Because PX-Enterprise runs as a Pod, it can be installed directly via a container scheduler, like Kubernetes, using the standard kubectl apply -f "[configuration spec]"
command. Portworx has a spec generator that customers can use to automatically generate the configuration based on their own environment.
Hardware-independent
As a software-only storage and data management solution, it’s important that Portworx be able to run in any environment on any hardware. Our customers run in the public cloud, on premises, and in hybrid deployments. Portworx supports all of these configurations because enterprises require this flexibility.
Application-aware
Historically, storage products focused on providing storage capacity and performance (such as bandwidth and IOPS) from a centralized set of storage hardware, without getting involved in understanding the application. Container schedulers radically change the demands on storage.
We now need to understand how data for dozens to thousands of application Pods need to be prioritized, managed, and snapshotted -- all on a Kubernetes-based infrastructure. The solution also needs to provide automation and data protection to be useable in production. However, one simple challenge is that microservices architecture encourages applications to operate independently in some cases and as a group in other cases.
As an example of operating independently, a relational database like PostgreSQL or MySQL will often be deployed as a single application Pod. Before upgrading the database version, teams need to take a snapshot and a backup so that a failsafe exists. One concern is how to make these operations fast, safe, and automatable.
From a Portworx perspective, this is handled by making sure applications send (flush) their contents to the data volume before taking a snapshot. (See left panel below.)
Without such application-level tooling, a data volume is only crash-consistent, not application-consistent. This means that an application (MySQL in this example) must run recovery steps. In addition, often admins must do manual verification before allowing the app to serve workloads again. This all takes more time and limits us from realizing the automation that we seek from schedulers.
In other cases, scale-out applications like Cassandra run Pods across many servers. Together, the Pods form a single Cassandra ring and work together to provide higher throughput. It becomes important in these scale-out cases to be able to handle all of the Cassandra data volumes as a single group. Acting on each volume independently would otherwise introduce unwanted rebalancing that reduces predictability in production.
In this scale-out case, the steps will start the same (by flushing the memory) but now end with a snapshot of all the data volumes as a group, as shown below.
Unlike legacy storage approaches, this distributed set of operations represents new data management functionality that needs to be able to discriminate based on the use case (MySQL, Cassandra) while running on a shared infrastructure, just as Kubernetes does. At the same time, the experience needs to be integrated with Kubernetes in order to provide both automation and the intended data protection. For Portworx, we provide this functionality and a Kubernetes-native experience by integrating through Kubernetes scheduler extensions and a set of storage custom resources.
Multi-cloud and hybrid-cloud ready
Portworx installs itself as a Pod, can be managed by Kubernetes, deploys on almost any hardware, and is application aware. It is a natural fit to support multi-cloud and hybrid-cloud workloads.
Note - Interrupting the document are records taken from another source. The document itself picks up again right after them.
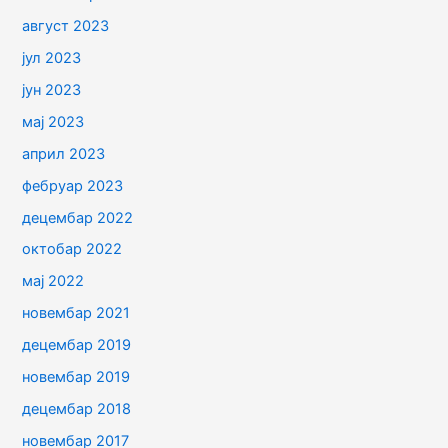
август 2023
јул 2023
јун 2023
мај 2023
април 2023
фебруар 2023
децембар 2022
октобар 2022
мај 2022
новембар 2021
децембар 2019
новембар 2019
децембар 2018
новембар 2017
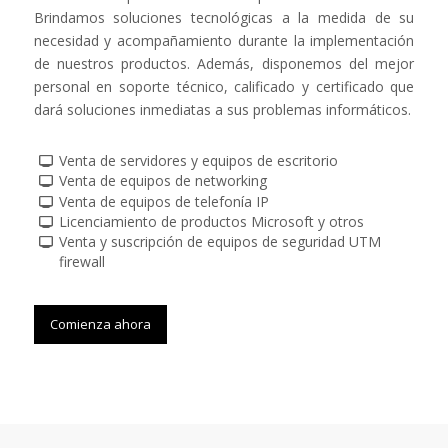
Brindamos soluciones tecnológicas a la medida de su
necesidad y acompañamiento durante la implementación
de nuestros productos. Además, disponemos del mejor
personal en soporte técnico, calificado y certificado que
dará soluciones inmediatas a sus problemas informáticos.
Venta de servidores y equipos de escritorio
Venta de equipos de networking
Venta de equipos de telefonía IP
Licenciamiento de productos Microsoft y otros
Venta y suscripción de equipos de seguridad UTM
firewall
Comienza ahora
The key to multi-cloud operations for stateful services is overcoming data gravity, the idea that stateless components like load balancers and app containers are trivial to “move,” while stateful components like data volumes are difficult because data has mass (figuratively).
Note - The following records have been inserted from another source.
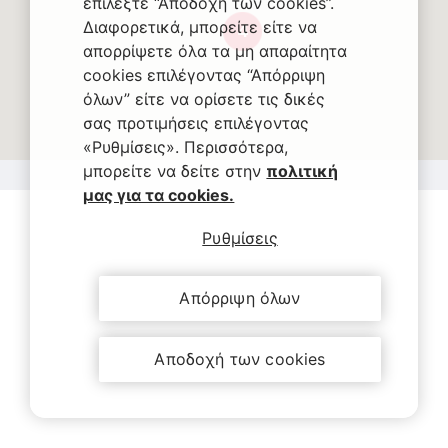
επιλέξτε “Αποδοχή των cookies”.
Διαφορετικά, μπορείτε είτε να
4
απορρίψετε όλα τα μη απαραίτητα
cookies επιλέγοντας “Απόρριψη
όλων” είτε να ορίσετε τις δικές
σας προτιμήσεις επιλέγοντας
«Ρυθμίσεις». Περισσότερα,
μπορείτε να δείτε στην
πολιτική
μας για τα cookies.
Ρυθμίσεις
Απόρριψη όλων
Αποδοχή των cookies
Portworx overcomes data gravity, in part, by giving users the ability to snapshot application data, with full application consistency, even across multiple nodes, and to move that data to a secondary environment along with its configuration. With the ability to move data and configuration, Portworx supports multi-environment workloads such as burst-to-cloud, blue-green deployments of stateful applications, and copy-data management for the purposes of reproducibility and debugging, as well as more traditional backup and recovery.
Data is as important as ever. If containers are to become as popular in the enterprise as VMs have been in the previous decade, then a solid storage and data management solution will be a requirement. Just as I couldn’t imagine a world in which VMware couldn’t run a database, I can’t imagine a world in which databases and other stateful services don’t run on Kubernetes. But containers, which are more dynamic and numerous than VMs by an order of magnitude, create problems for stateful services that traditional storage and data management solutions don’t solve. I’m excited to be working at Portworx to tackle these problems head-on. It’s an important mission.
Eric Han is vice president of product management at Portworx, the cloud-native storage company. He previously worked at Google, where he was the first product manager for Kubernetes.